This routine is simple to follow, but requires you to put out all of your effort every workout to see results. Even if you can only do 5 push ups right now, you will be doing 50-60 in 8 weeks. If you are already good at push ups and want to take your training higher stick with this routine and see your push ups jump up over 100 reps.
The Miller Push Up Routine
Do 5 sets at 50% max effort with 1 minute rest between sets. So if you can normally only do 10, do 5 sets of 5. If you can normally do 100. Do 5 sets of 50.
After the last set stay in leaning rest position to failure. This means arms locked out, back strait, toes and hands touching the ground.
Rest 1 minute
Do 5 more sets at 75% max effort with 1 minute rest between sets. If your max is 10 do 7-8 per set. If your max is 100 do 75 per set.
After the last set stay in an iso push up to failure. This means arms at 90 degrees, triceps parallel to floor, only toes and hands touching the ground.
Rest 1 minute
Do 5 more sets at 100% max effort. Rest 1 minute between sets.
After the last set stay in leaning rest for 10 seconds, move to an iso push up for 10 seconds and back to leaning rest for 10 seconds. Continue to failure.
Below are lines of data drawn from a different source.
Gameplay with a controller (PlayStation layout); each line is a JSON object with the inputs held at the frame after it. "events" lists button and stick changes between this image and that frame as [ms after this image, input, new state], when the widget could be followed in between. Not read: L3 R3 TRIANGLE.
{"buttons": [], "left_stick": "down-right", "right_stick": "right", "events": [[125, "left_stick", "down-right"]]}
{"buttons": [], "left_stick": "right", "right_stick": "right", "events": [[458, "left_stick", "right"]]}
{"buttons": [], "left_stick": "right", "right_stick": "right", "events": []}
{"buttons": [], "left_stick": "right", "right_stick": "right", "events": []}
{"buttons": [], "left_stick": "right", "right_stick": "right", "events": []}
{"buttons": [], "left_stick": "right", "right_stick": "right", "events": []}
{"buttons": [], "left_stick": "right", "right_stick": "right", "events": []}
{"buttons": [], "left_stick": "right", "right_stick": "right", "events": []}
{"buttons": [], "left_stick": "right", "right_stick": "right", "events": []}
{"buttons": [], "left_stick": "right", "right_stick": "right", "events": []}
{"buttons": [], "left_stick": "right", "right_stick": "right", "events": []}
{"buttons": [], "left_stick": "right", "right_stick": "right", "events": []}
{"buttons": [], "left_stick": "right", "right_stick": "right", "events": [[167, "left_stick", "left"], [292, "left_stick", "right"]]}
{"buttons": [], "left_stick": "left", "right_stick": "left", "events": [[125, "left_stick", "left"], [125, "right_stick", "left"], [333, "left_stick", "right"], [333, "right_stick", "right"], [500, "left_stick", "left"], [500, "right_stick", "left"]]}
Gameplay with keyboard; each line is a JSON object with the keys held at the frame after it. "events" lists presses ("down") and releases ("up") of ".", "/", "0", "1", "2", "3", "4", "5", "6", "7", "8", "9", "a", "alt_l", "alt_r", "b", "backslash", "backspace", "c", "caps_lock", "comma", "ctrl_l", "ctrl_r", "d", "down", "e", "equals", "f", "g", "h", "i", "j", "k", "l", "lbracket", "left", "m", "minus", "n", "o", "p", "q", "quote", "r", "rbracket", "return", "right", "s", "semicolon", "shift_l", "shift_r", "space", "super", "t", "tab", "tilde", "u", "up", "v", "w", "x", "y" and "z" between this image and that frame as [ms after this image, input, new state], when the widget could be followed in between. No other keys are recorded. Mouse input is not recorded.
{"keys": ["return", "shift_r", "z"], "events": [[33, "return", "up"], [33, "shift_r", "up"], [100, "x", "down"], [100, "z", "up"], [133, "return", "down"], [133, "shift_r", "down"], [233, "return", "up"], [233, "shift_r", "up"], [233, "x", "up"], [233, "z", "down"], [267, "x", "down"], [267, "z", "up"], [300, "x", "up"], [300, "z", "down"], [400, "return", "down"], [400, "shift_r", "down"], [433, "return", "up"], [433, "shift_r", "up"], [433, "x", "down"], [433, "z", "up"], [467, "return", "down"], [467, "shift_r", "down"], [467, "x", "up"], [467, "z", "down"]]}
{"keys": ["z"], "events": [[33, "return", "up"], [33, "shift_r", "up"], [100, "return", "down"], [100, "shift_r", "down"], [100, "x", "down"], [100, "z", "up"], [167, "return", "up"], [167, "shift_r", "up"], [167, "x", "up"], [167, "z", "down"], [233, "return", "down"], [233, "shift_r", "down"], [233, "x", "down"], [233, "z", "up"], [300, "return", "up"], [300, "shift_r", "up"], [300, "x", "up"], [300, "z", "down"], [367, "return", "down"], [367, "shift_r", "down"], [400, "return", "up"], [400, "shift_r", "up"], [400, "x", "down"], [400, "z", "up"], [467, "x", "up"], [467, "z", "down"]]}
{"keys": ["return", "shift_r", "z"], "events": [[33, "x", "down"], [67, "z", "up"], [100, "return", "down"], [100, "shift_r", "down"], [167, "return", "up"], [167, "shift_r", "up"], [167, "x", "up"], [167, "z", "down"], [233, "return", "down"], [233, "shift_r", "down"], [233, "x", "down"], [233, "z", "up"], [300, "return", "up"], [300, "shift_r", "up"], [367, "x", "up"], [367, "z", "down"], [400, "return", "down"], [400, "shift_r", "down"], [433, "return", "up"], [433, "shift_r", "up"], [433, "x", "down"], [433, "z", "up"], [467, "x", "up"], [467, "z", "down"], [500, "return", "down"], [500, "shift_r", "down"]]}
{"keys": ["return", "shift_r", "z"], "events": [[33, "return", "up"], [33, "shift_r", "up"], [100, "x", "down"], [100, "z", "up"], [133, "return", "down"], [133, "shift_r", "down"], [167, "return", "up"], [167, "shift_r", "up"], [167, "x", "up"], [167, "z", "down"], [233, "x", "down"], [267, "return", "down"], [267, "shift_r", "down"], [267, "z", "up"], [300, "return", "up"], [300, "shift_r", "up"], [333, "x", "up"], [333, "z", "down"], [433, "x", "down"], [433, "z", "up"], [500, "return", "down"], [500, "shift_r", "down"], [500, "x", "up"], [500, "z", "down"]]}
Start off doing this routine once a week on non-pressing days. After 2 weeks bump it up to 2 times per week. After 4 more weeks do this routine 3 times per week. At the end of 8 weeks, max out again on push ups. At this point you can change the numbers for 50% and 75% and continue the workout or be content at your current level of push ups. If you are testing, you should never be satisfied. There are men out there who can do over 300 push ups in 3 minutes. Work hard, put out and you will reach your goals.